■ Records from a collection
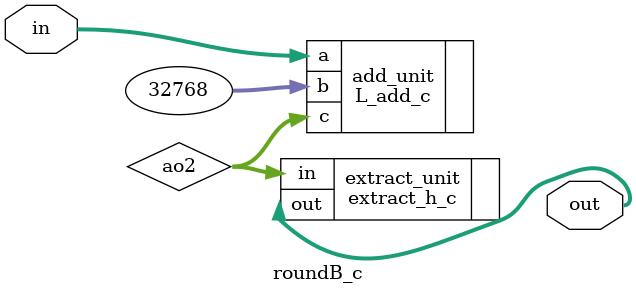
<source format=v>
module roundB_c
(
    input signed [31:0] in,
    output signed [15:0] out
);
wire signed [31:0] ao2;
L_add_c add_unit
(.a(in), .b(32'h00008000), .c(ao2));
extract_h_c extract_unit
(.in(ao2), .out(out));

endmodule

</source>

■ WORK TASK
Give the count of lines above that include the word "signed", stating no other information.

■ SOLVED PROBLEM
3